> **Records to use**:
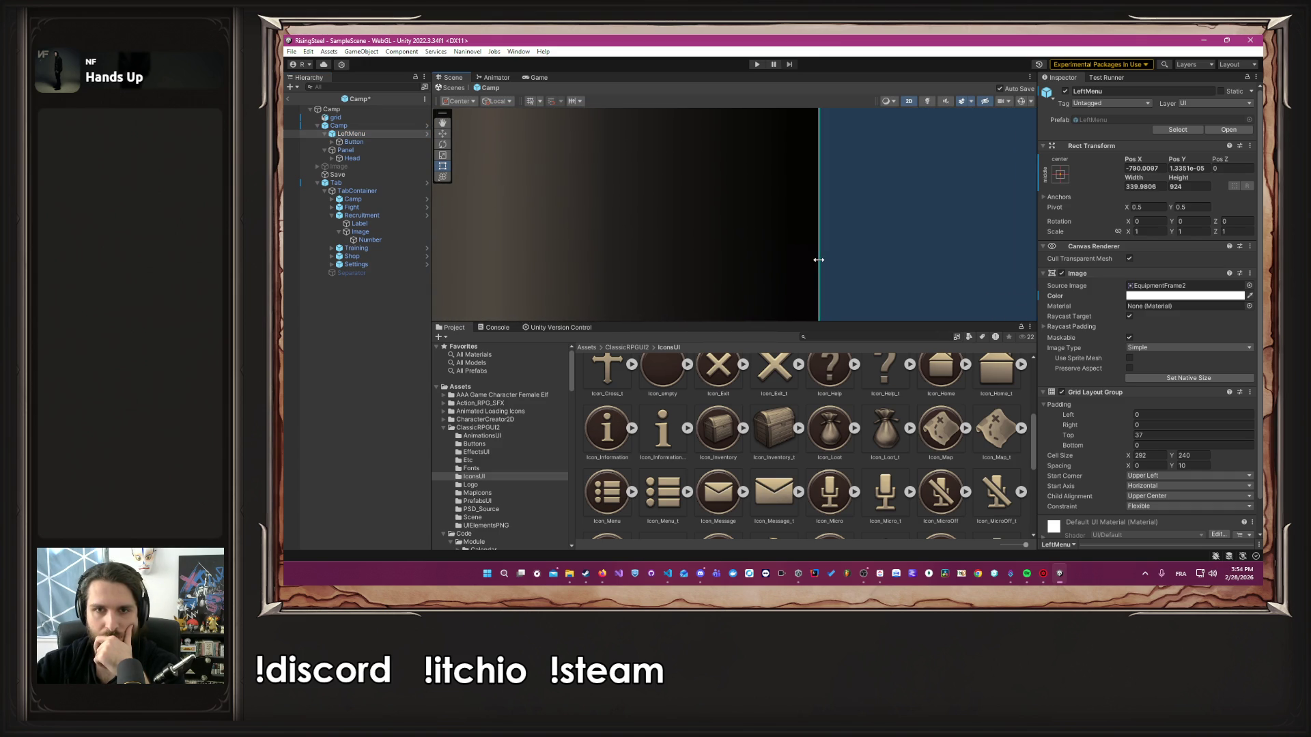
key("ctrl+s")
Toggle the LeftMenu selection to check the panel edge, saving the scene again
left_click(870, 236)
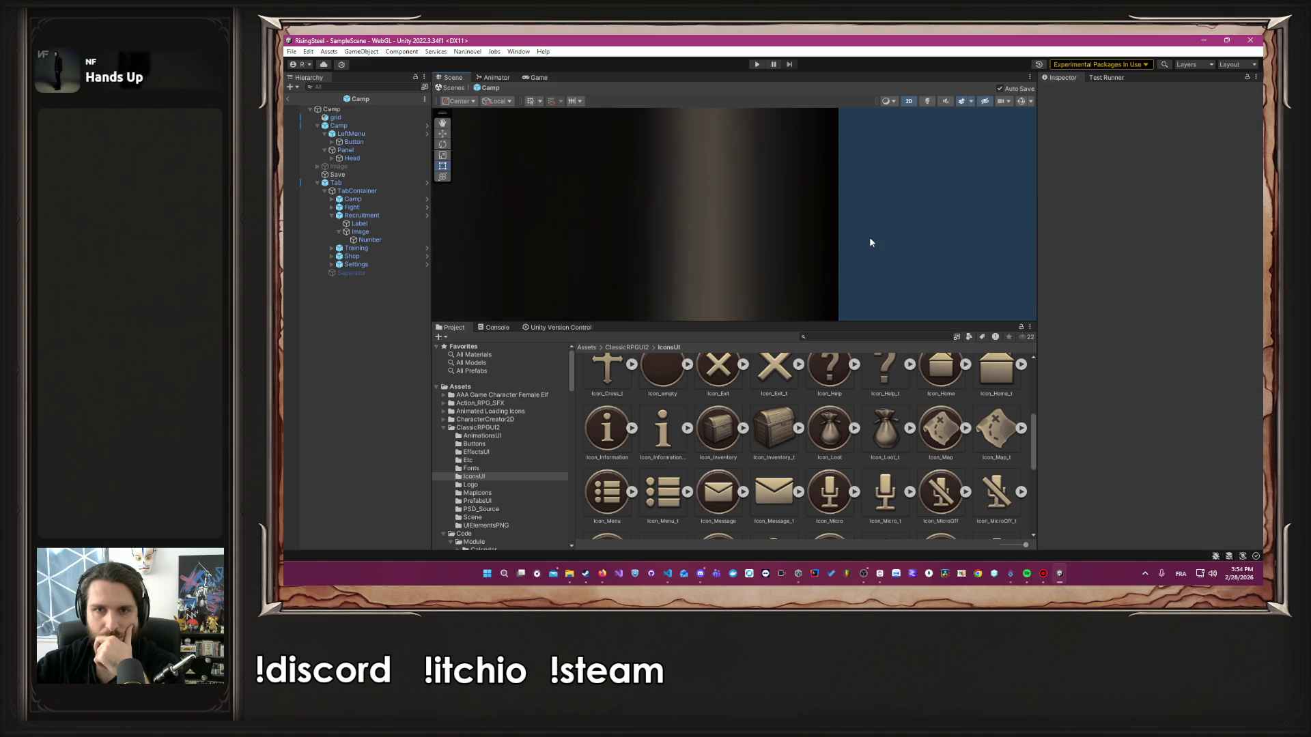
left_click(802, 262)
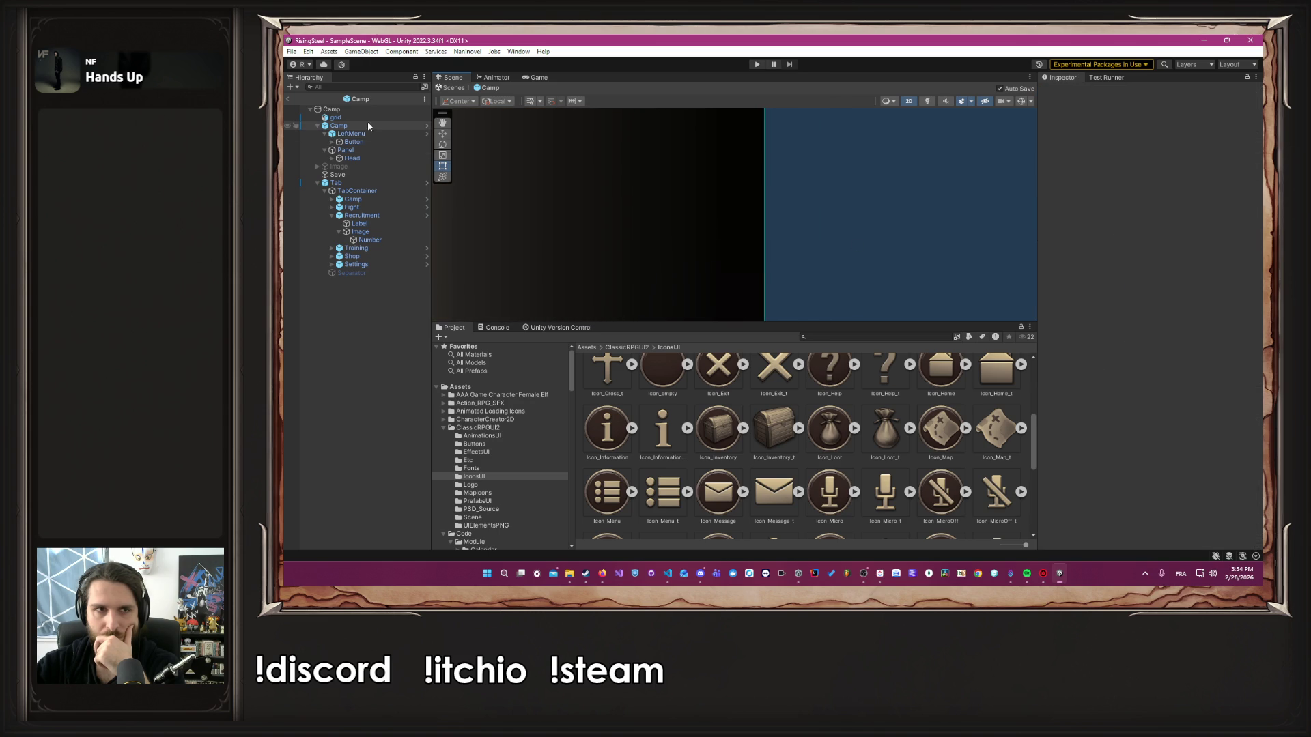
key("ctrl+s")
left_click(769, 248)
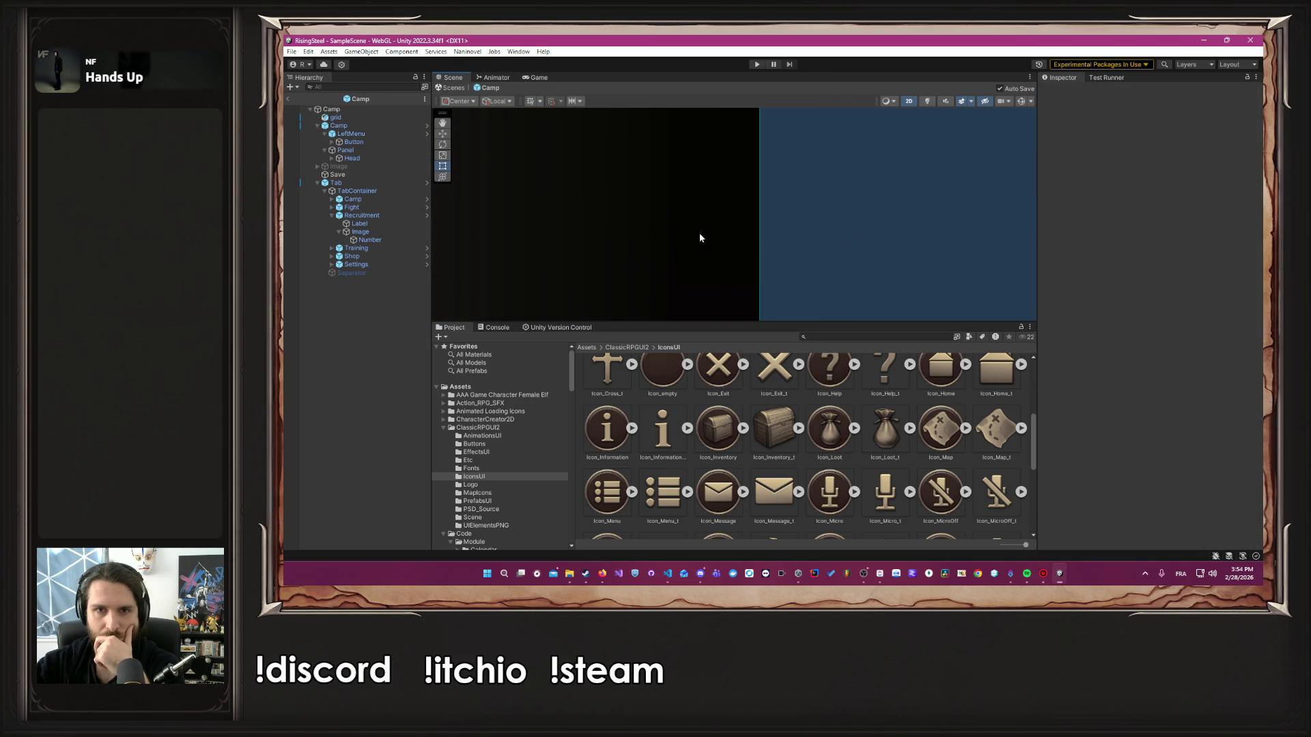
left_click(380, 136)
left_click(755, 252)
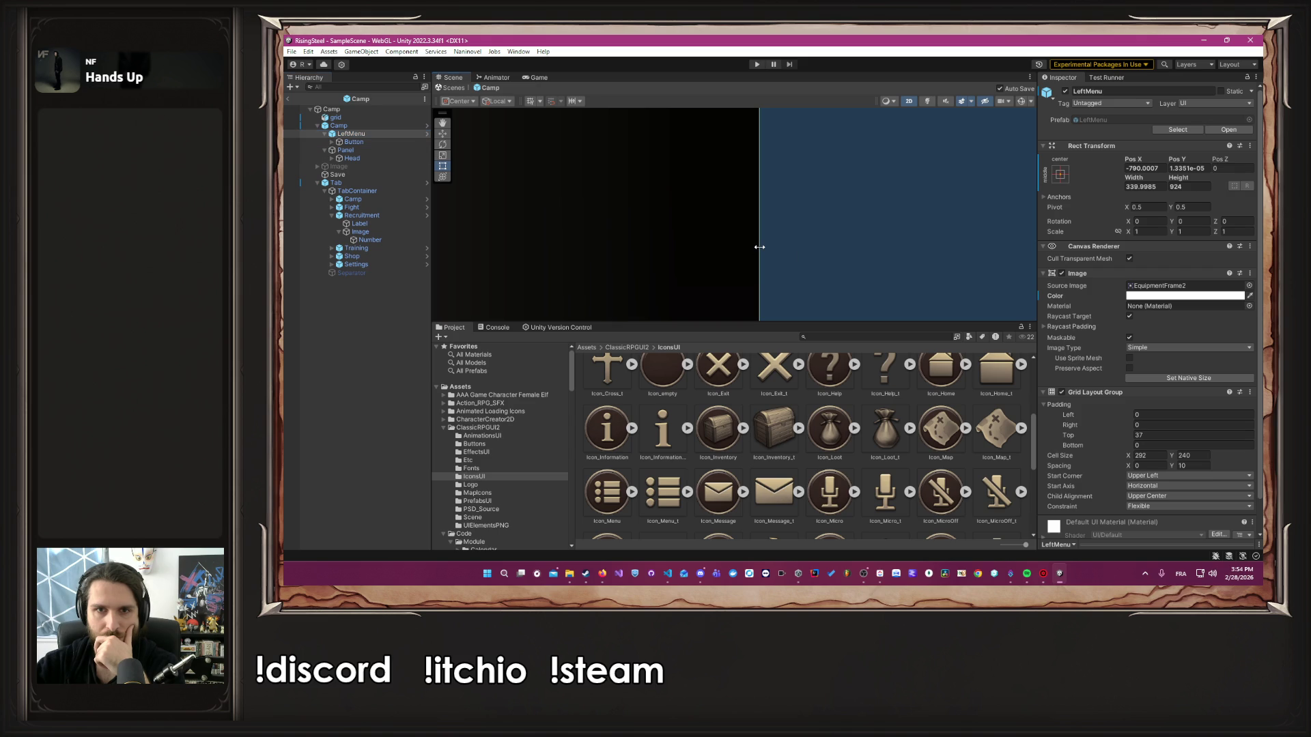
scroll(789, 253, "down", 10)
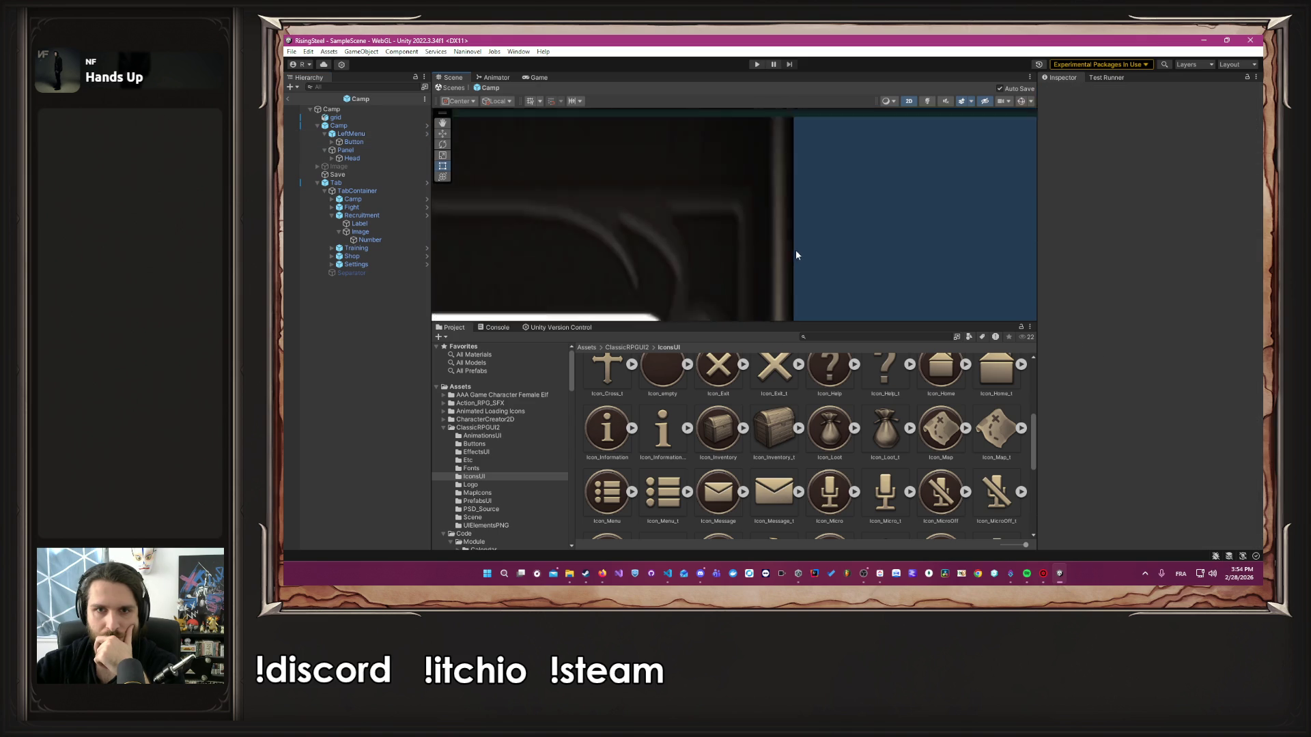
scroll(820, 233, "up", 4)
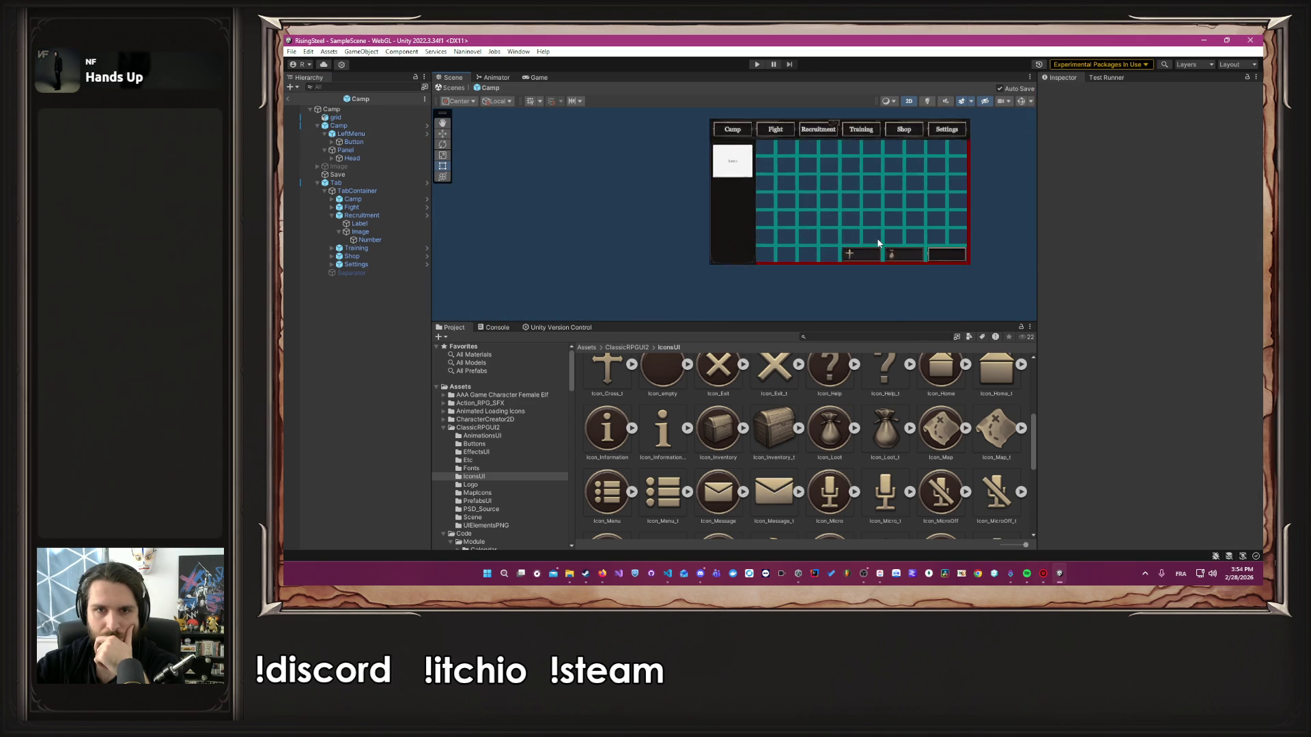
Deactivate the grid object so it is hidden in the Camp scene
left_click(358, 119)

> **Directions for this task**:
All records above should be duplicated exactly, with the pictures omitted.

> **Solution below**:
key("ctrl+s")
Toggle the LeftMenu selection to check the panel edge, saving the scene again
left_click(870, 236)
left_click(802, 262)
key("ctrl+s")
left_click(769, 248)
left_click(380, 136)
left_click(755, 252)
scroll(789, 253, "down", 10)
scroll(820, 233, "up", 4)
Deactivate the grid object so it is hidden in the Camp scene
left_click(358, 119)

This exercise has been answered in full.